→ **Task goal**
Your output should consist solely of the lines from the one with "285 5 87.75" through the end of the records, reproduced exactly, both ends included.
*** Opening of Exercise data ***
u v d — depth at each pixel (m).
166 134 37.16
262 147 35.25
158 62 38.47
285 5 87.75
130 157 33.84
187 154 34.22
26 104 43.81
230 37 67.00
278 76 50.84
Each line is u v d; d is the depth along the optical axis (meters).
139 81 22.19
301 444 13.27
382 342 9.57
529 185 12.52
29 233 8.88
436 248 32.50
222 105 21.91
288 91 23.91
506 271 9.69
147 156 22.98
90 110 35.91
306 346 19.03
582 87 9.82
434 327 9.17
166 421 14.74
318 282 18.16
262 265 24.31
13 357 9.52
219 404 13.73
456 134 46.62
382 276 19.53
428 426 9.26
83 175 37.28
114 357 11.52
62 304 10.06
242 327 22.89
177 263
*** Close of Exercise data ***
→ **Output**
285 5 87.75
130 157 33.84
187 154 34.22
26 104 43.81
230 37 67.00
278 76 50.84
Each line is u v d; d is the depth along the optical axis (meters).
139 81 22.19
301 444 13.27
382 342 9.57
529 185 12.52
29 233 8.88
436 248 32.50
222 105 21.91
288 91 23.91
506 271 9.69
147 156 22.98
90 110 35.91
306 346 19.03
582 87 9.82
434 327 9.17
166 421 14.74
318 282 18.16
262 265 24.31
13 357 9.52
219 404 13.73
456 134 46.62
382 276 19.53
428 426 9.26
83 175 37.28
114 357 11.52
62 304 10.06
242 327 22.89
177 263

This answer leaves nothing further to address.